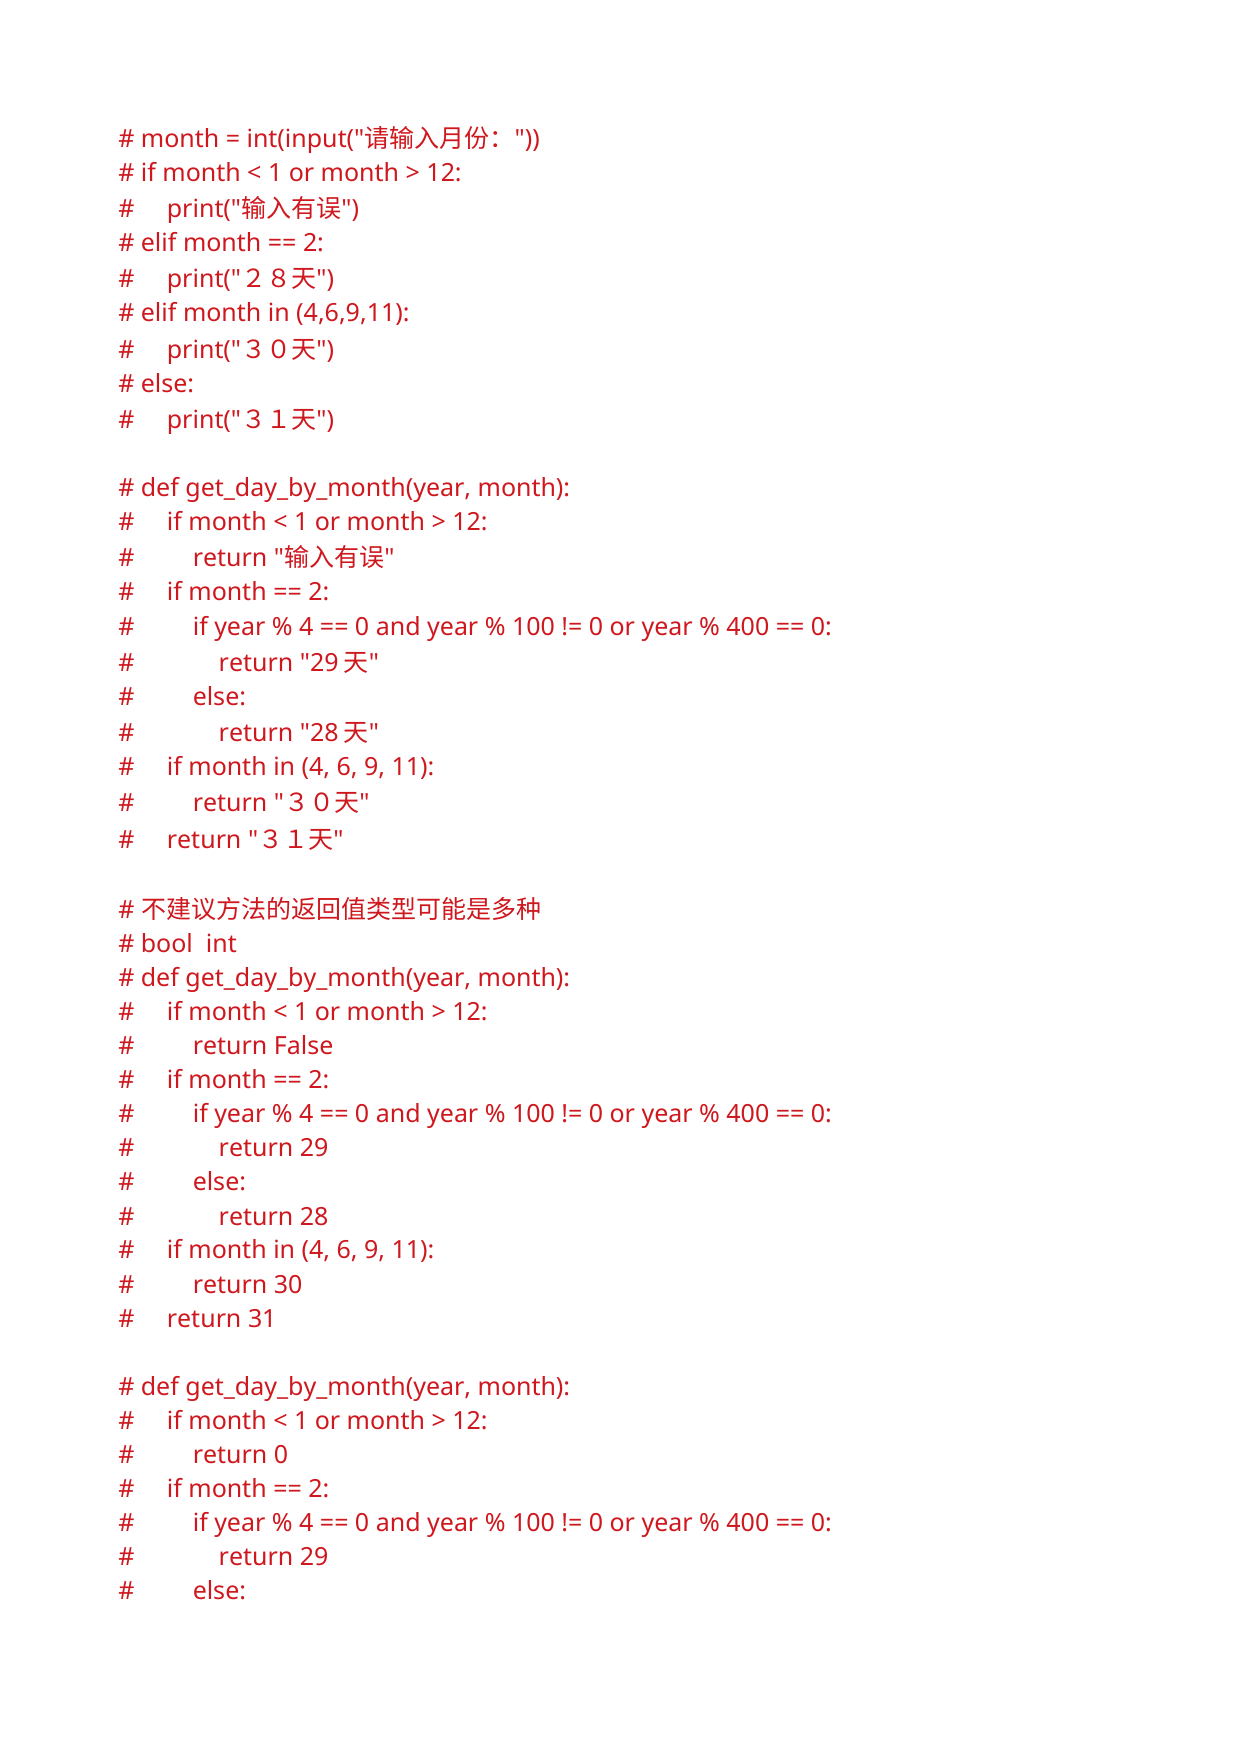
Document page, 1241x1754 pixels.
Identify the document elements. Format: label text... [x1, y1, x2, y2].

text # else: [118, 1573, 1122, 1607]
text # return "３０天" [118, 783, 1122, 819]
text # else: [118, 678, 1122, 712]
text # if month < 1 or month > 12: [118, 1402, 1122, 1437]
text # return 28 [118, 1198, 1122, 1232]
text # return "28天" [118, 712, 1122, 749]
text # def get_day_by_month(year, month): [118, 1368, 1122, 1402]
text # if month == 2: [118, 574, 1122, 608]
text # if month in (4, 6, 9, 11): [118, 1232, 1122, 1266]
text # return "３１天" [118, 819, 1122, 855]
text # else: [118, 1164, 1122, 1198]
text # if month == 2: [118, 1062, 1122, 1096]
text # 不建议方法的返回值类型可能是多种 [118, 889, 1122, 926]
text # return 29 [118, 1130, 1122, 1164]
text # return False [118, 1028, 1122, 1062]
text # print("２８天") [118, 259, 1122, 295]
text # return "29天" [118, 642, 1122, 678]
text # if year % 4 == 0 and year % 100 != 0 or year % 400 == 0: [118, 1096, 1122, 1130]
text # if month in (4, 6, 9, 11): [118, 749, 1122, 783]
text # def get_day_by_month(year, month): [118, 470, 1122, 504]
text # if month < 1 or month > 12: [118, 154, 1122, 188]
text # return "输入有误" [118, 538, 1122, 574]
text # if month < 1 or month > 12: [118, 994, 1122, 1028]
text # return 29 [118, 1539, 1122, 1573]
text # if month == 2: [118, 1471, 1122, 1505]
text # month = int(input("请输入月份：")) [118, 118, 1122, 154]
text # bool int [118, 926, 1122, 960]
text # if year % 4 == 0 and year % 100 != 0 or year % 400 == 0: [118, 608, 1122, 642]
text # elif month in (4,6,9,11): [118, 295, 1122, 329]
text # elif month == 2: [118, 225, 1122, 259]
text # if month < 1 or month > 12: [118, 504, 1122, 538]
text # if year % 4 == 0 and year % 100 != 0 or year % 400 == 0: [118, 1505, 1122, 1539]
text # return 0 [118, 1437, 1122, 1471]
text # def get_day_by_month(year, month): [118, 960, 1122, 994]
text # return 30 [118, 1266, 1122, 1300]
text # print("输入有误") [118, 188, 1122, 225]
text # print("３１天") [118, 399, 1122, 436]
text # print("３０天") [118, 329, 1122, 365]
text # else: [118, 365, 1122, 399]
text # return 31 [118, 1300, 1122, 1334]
::::
Give all the data again with every "get_day_by_month" renamed to "days_in_month" and nothing else changed. Leave out the pictures.

Document page, 1241x1754 pixels.
Identify the document elements. Format: label text... [x1, y1, x2, y2].

text # else: [118, 1573, 1122, 1607]
text # return "３０天" [118, 783, 1122, 819]
text # else: [118, 678, 1122, 712]
text # if month < 1 or month > 12: [118, 1402, 1122, 1437]
text # return 28 [118, 1198, 1122, 1232]
text # return "28天" [118, 712, 1122, 749]
text # def days_in_month(year, month): [118, 1368, 1122, 1402]
text # if month == 2: [118, 574, 1122, 608]
text # if month in (4, 6, 9, 11): [118, 1232, 1122, 1266]
text # return "３１天" [118, 819, 1122, 855]
text # else: [118, 1164, 1122, 1198]
text # if month == 2: [118, 1062, 1122, 1096]
text # 不建议方法的返回值类型可能是多种 [118, 889, 1122, 926]
text # return 29 [118, 1130, 1122, 1164]
text # return False [118, 1028, 1122, 1062]
text # print("２８天") [118, 259, 1122, 295]
text # return "29天" [118, 642, 1122, 678]
text # if year % 4 == 0 and year % 100 != 0 or year % 400 == 0: [118, 1096, 1122, 1130]
text # if month in (4, 6, 9, 11): [118, 749, 1122, 783]
text # def days_in_month(year, month): [118, 470, 1122, 504]
text # if month < 1 or month > 12: [118, 154, 1122, 188]
text # return "输入有误" [118, 538, 1122, 574]
text # if month < 1 or month > 12: [118, 994, 1122, 1028]
text # return 29 [118, 1539, 1122, 1573]
text # if month == 2: [118, 1471, 1122, 1505]
text # month = int(input("请输入月份：")) [118, 118, 1122, 154]
text # bool int [118, 926, 1122, 960]
text # if year % 4 == 0 and year % 100 != 0 or year % 400 == 0: [118, 608, 1122, 642]
text # elif month in (4,6,9,11): [118, 295, 1122, 329]
text # elif month == 2: [118, 225, 1122, 259]
text # if month < 1 or month > 12: [118, 504, 1122, 538]
text # if year % 4 == 0 and year % 100 != 0 or year % 400 == 0: [118, 1505, 1122, 1539]
text # return 0 [118, 1437, 1122, 1471]
text # def days_in_month(year, month): [118, 960, 1122, 994]
text # return 30 [118, 1266, 1122, 1300]
text # print("输入有误") [118, 188, 1122, 225]
text # print("３１天") [118, 399, 1122, 436]
text # print("３０天") [118, 329, 1122, 365]
text # else: [118, 365, 1122, 399]
text # return 31 [118, 1300, 1122, 1334]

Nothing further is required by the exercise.